Wednesday, April 18, 2007

The Shield of Indifference

We are bombarded with admonitions to care and care some more and indeed those words have their merit. Caring is an essential component of civilization.


If we are to be effective, however, we have to be willing to use indifference as a shield. If indifference is not employed, we'll be overwhelmed by our feelings and manipulated by scoundrels.


It has been noted many times that the side that cares the least controls. A military that cannot take casualties and keep moving toward its goal is at a disadvantage to barbaric groups that can. The executive or manager who invests too much caring in a project is at the emotional mercy of those who would damage or destroy that project without even a blink. The person who feels compelled to stay at a negotiation table is weaker than the person who is willing to walk away.

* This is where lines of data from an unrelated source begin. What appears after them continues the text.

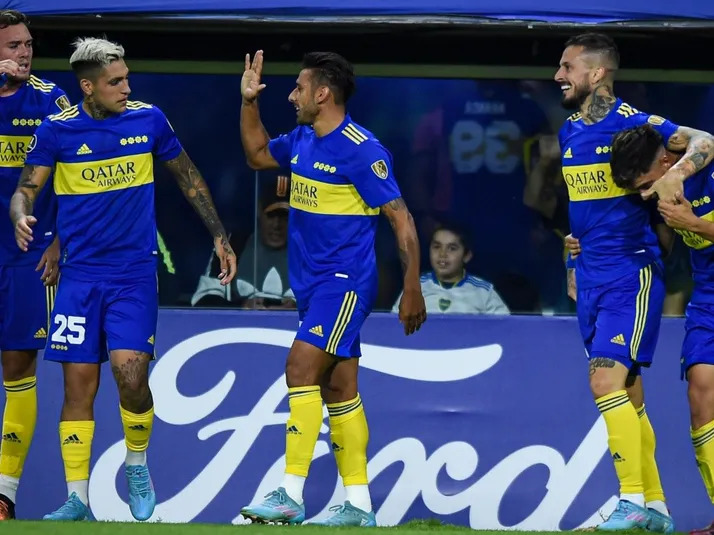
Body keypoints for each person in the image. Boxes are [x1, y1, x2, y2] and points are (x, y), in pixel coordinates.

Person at [9, 37, 237, 522]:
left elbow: (188, 176)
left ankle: (136, 462)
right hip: (78, 278)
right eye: (116, 82)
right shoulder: (57, 131)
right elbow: (26, 188)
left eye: (127, 78)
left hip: (133, 275)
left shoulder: (148, 120)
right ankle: (77, 498)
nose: (126, 88)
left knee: (131, 376)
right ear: (87, 87)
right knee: (78, 387)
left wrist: (219, 235)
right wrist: (20, 214)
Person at [238, 50, 426, 526]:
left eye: (298, 88)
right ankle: (359, 505)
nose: (291, 95)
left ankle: (289, 492)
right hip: (310, 284)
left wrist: (411, 286)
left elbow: (401, 219)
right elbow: (257, 155)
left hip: (344, 283)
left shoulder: (362, 149)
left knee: (299, 367)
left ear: (322, 94)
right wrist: (248, 102)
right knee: (340, 388)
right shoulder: (302, 139)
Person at [555, 32, 714, 532]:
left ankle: (630, 501)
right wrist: (572, 262)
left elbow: (705, 142)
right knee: (628, 395)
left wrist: (675, 175)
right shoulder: (567, 132)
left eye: (567, 67)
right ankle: (655, 508)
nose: (558, 76)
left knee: (604, 380)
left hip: (631, 273)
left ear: (597, 73)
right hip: (591, 278)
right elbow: (580, 208)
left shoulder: (637, 124)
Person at [586, 123, 714, 535]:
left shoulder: (706, 171)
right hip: (708, 297)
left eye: (646, 184)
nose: (644, 194)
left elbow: (702, 139)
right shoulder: (656, 194)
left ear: (666, 162)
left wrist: (694, 224)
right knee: (700, 392)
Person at [0, 9, 71, 521]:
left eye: (28, 44)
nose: (24, 53)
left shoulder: (51, 101)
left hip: (28, 254)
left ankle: (3, 495)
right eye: (14, 45)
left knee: (18, 366)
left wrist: (61, 241)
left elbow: (79, 173)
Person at [391, 223, 509, 315]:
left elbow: (505, 328)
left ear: (467, 256)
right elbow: (393, 326)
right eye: (437, 247)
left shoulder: (484, 292)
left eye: (452, 248)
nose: (442, 254)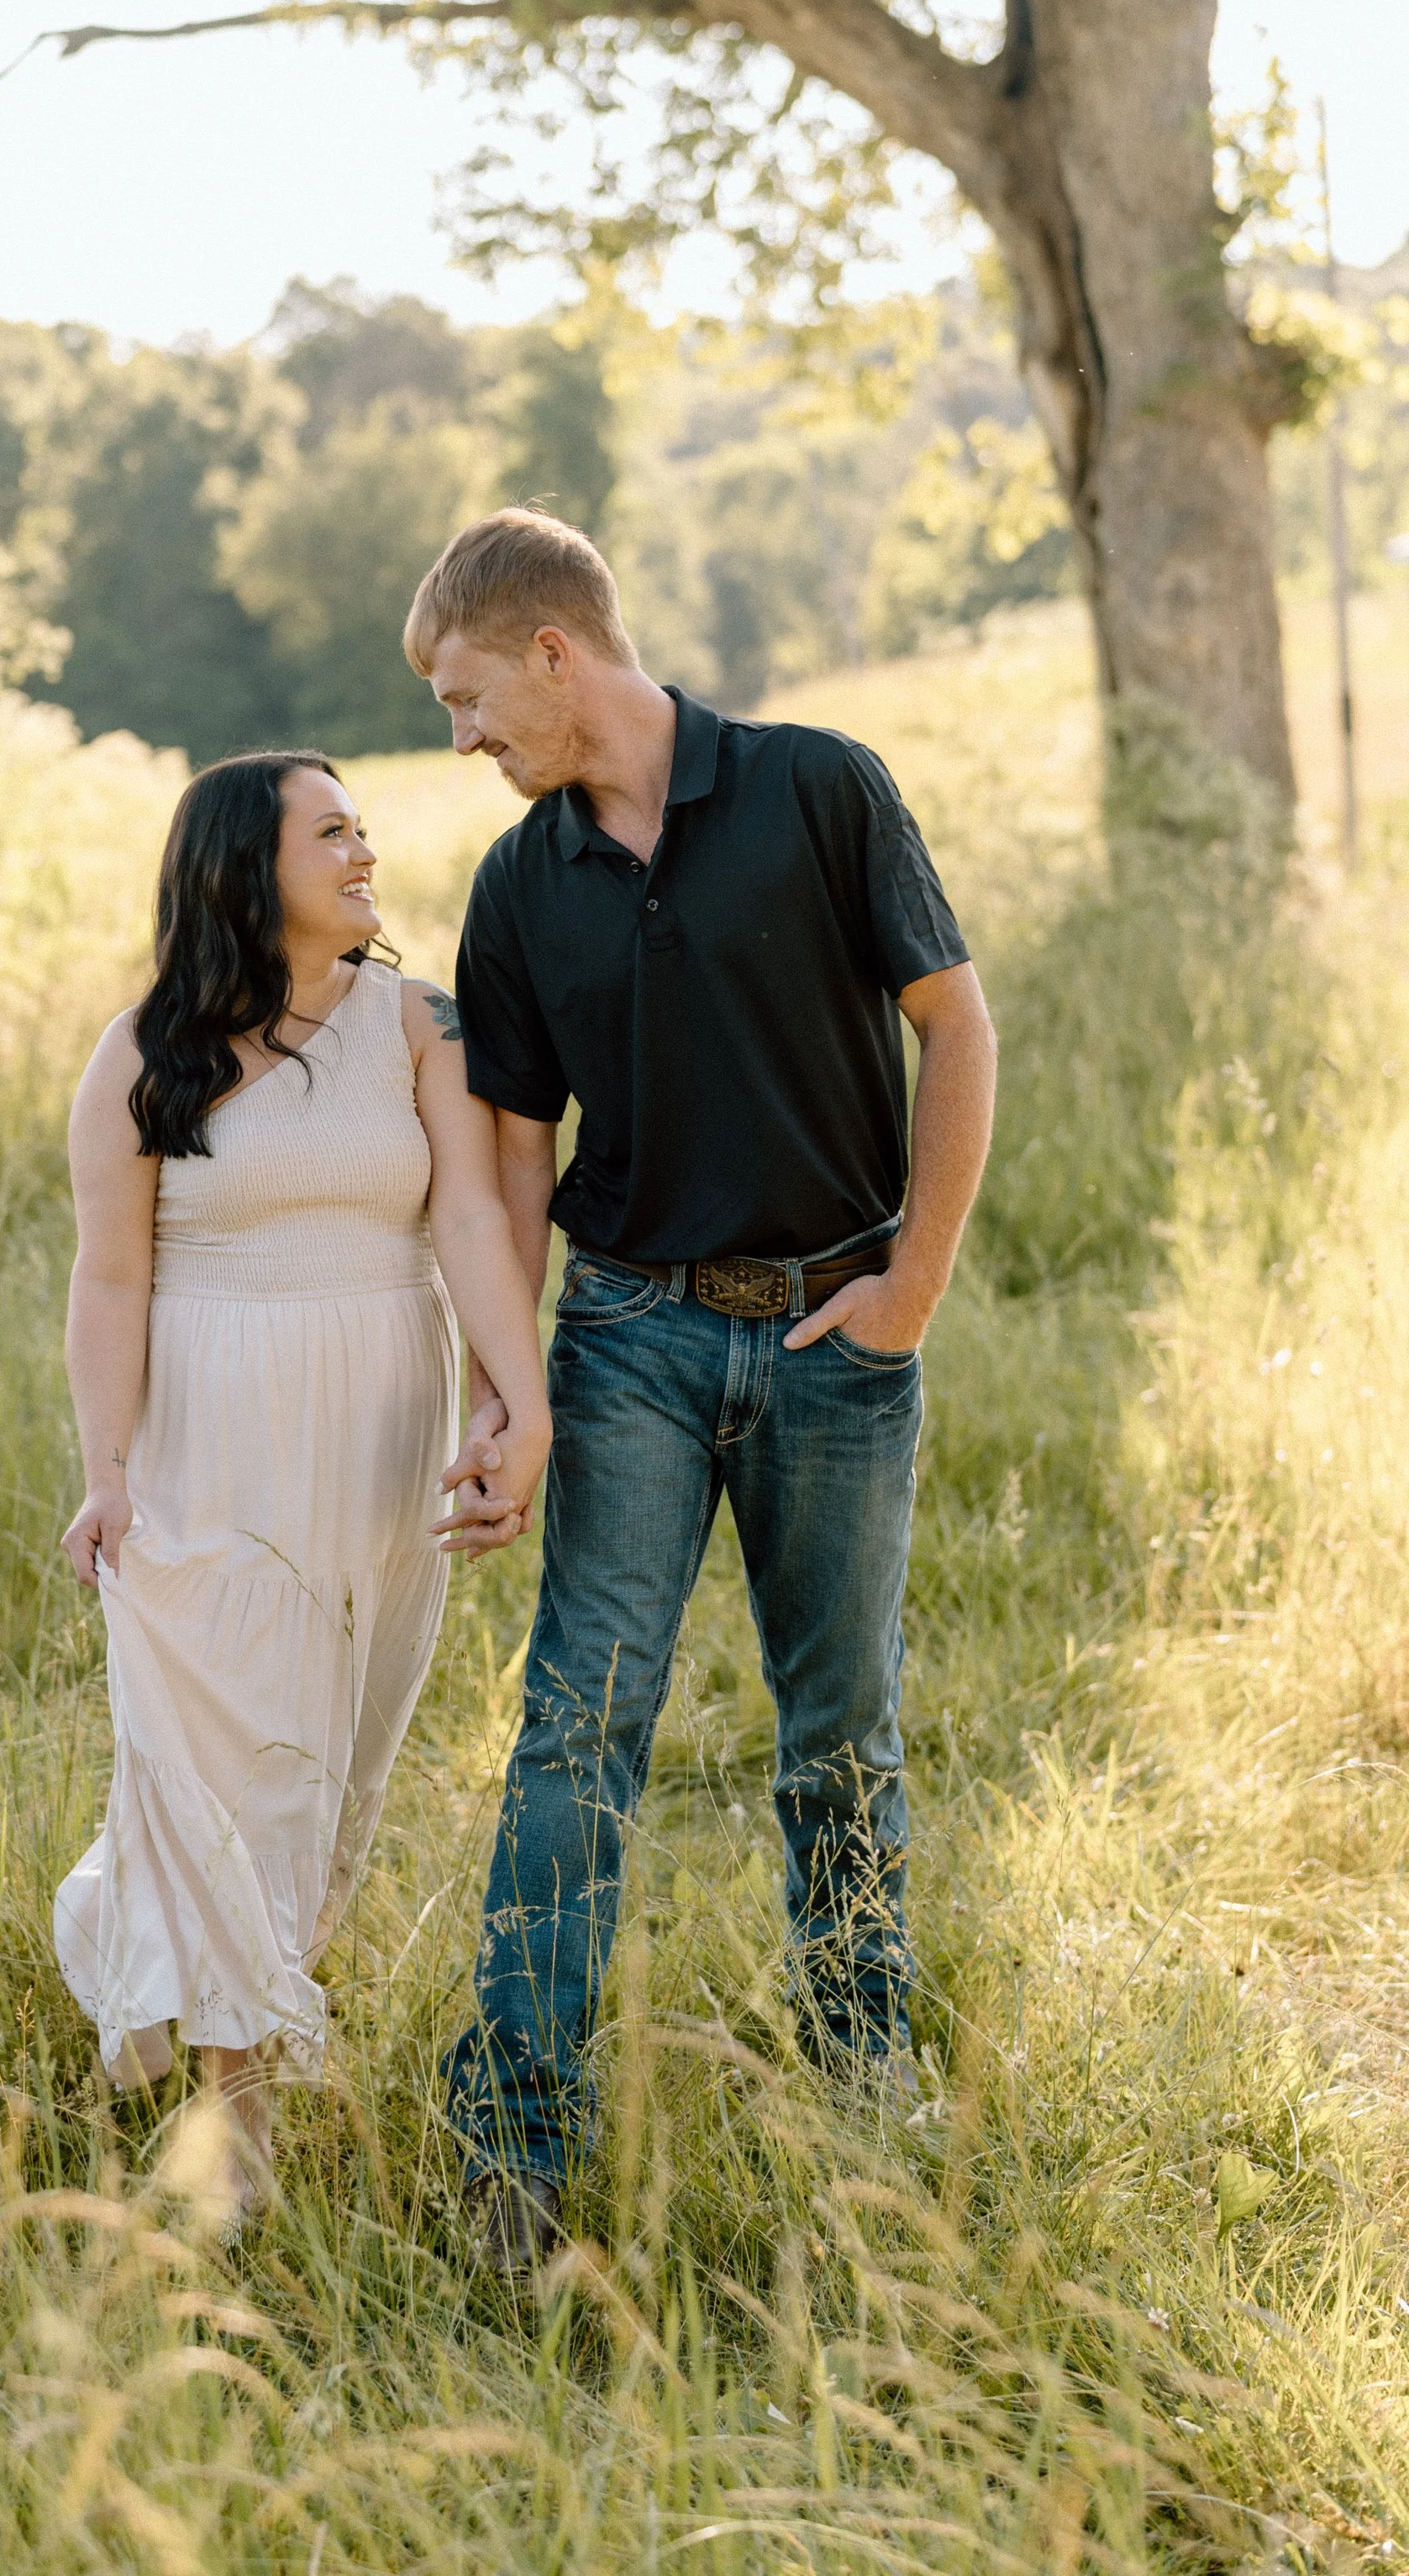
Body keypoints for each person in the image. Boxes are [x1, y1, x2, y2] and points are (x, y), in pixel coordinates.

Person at [407, 510, 998, 2272]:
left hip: (838, 1334)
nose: (462, 740)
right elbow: (513, 1170)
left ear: (554, 654)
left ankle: (867, 2089)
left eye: (465, 697)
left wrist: (912, 1290)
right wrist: (512, 1399)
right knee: (577, 1733)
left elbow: (953, 1030)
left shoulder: (821, 789)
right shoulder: (519, 884)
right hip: (632, 1340)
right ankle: (515, 2151)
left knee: (842, 1735)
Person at [54, 749, 552, 2223]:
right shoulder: (141, 1053)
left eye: (360, 827)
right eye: (328, 832)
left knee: (334, 1769)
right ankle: (237, 2133)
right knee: (227, 1765)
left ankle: (248, 2019)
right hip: (212, 1437)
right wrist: (106, 1472)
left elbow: (469, 1212)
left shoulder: (419, 1021)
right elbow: (110, 1276)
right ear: (243, 868)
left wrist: (515, 1398)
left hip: (379, 1440)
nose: (363, 850)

Criminals, bullies, and jerks often rely on other people playing by the rules of caring. We don't want to be rude. We want to assume that the other side is reasonable. We hope that everyone will desire the virtue of decent treatment. And when those thoughts come up against a predator, they can make us far more vulnerable than need be.


Gavin de Becker, the security consultant who has written on the benefits of fear, has a marvelous line: "'No' is a complete sentence." No further explanation is required. No justification needs to be offered. Just "No."


He's noting that there are times when you simply state your position and walk on because the other side is all too willing to use politeness and manners - your caring nature - as weapons against you.